Mohammed Alajarmeh was just 21 when he left his home in Jordan in search of a better life.
“I have my own story, my own problems,” he told Global News from his home in Vancouver, BC. “We want to live a life, a normal, good life. Work (in the) morning, do your job, come home, that’s what we need.”
His journey to Canada, however, has not been easy. Soon after arriving in the United States, Alajarmeh was put in touch with someone he thought was an immigration lawyer.
“He told me, ‘You can get your citizenship in Canada and get a better life and job and in two months, you get your PR (permanent resident status),” he said. “He was calling me every day (saying) Canada is better. Come here! It’s easy.”
Convinced by a cousin who had used the man’s services, Alajarmeh agreed to pay the smuggler $4,000 and fly to a house just outside the British Columbia border in Washington state. Early one morning, he said, he walked over the border to where a car was waiting to pick him up.
“At 6 a.m., he picked me up and drove me to the airport,” Alajarmeh recalled. “I paid him the money and he brought me to a house in Calgary.”
The smuggler’s promise of permanent resident status or a work visa never materialized. Alajarmeh became indebted to the smuggler. He says he was exploited into working for him as a driver, eventually learning he had been unknowingly helping to smuggle other migrants into the country.
“To them, you are money, that’s it, ” Alajarmah said. “He rented an apartment for me and said I owed him rent. When I told him I couldn’t get a job he said, ‘Why don’t you drive for me? I’ll pay you three hundred dollars, four hundred dollars to drive from Calgary to Vancouver and Vancouver to Calgary.’”
Alajarmah says he eventually told an investigator with Canada’s Border Services Agency everything he knew about the smuggling operation.

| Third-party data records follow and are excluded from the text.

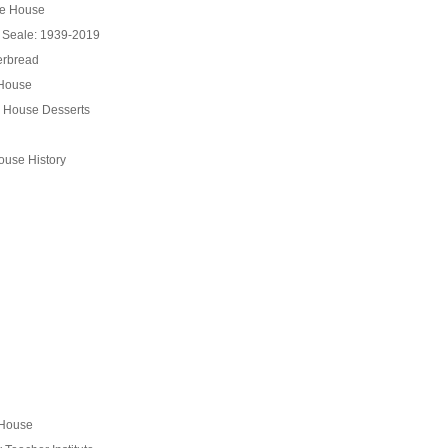
te House
 Seale: 1939-2019
erbread
 House
e House Desserts
ouse History
 House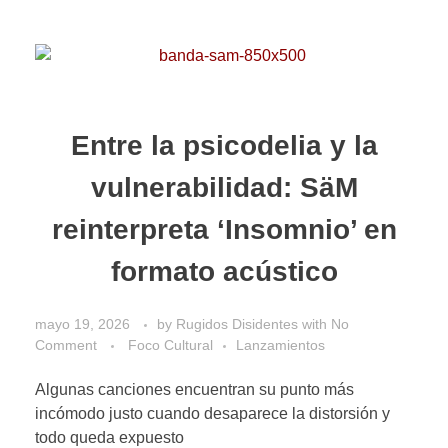
Entre la psicodelia y la
vulnerabilidad: SäM
reinterpreta ‘Insomnio’ en
formato acústico
mayo 19, 2026
by
Rugidos Disidentes
with
No
Comment
Foco Cultural
Lanzamientos
Algunas canciones encuentran su punto más
incómodo justo cuando desaparece la distorsión y
todo queda expuesto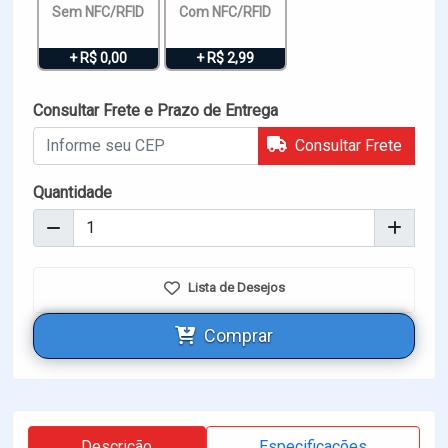
Sem NFC/RFID
Com NFC/RFID
+ R$ 0,00
+ R$ 2,99
Consultar Frete e Prazo de Entrega
Consultar Frete
Quantidade
Lista de Desejos
Comprar
Descrição
Especificações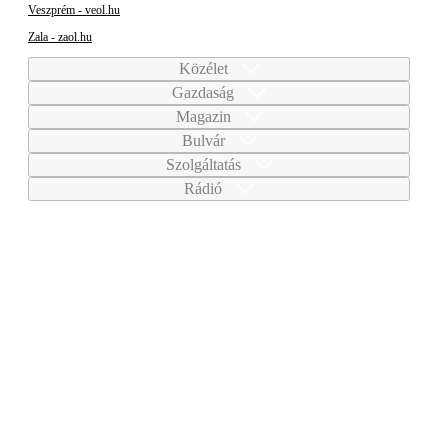
Veszprém - veol.hu
Zala - zaol.hu
Közélet
Gazdaság
Magazin
Bulvár
Szolgáltatás
Rádió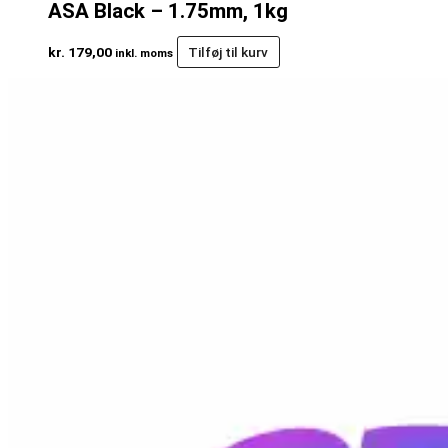
ASA Black – 1.75mm, 1kg
kr.
179,00
Tilføj til kurv
inkl. moms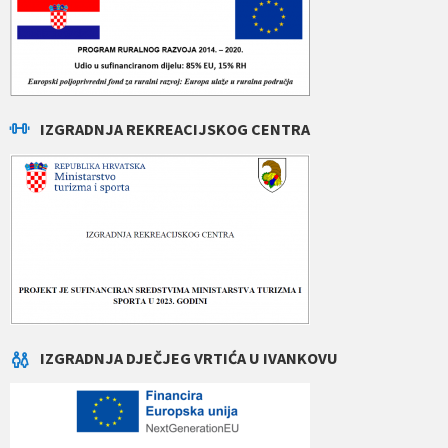
IZGRADNJA REKREACIJSKOG CENTRA
IZGRADNJA DJEČJEG VRTIĆA U IVANKOVU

Thaer Abuelhaija, who advertises himself as an immigration consultant in Calgary was charged with 48 criminal offenses under the Immigration and Refugee Protection Act.
Alajarmah says when he heard of the tragedy in Manitoba last week, when the bodies of four people were found in an icy field near the Manitoba/U.S. border he felt a sense of loss. According to U.S. officials, the four were part of a larger group of Indian nationals who were attempting to cross into the U.S. illegally. Forty-seven-year-old Steve Shand has been charged with human smuggling.
“I told a friend, I knew this was going to happen,” Alajarmah said. “I know how (the smugglers) talk. They say, ‘Come, it’s good. You’ll get your life, you’ll get your paper, we want to help you, we’re your brothers.’ People just want a better life.”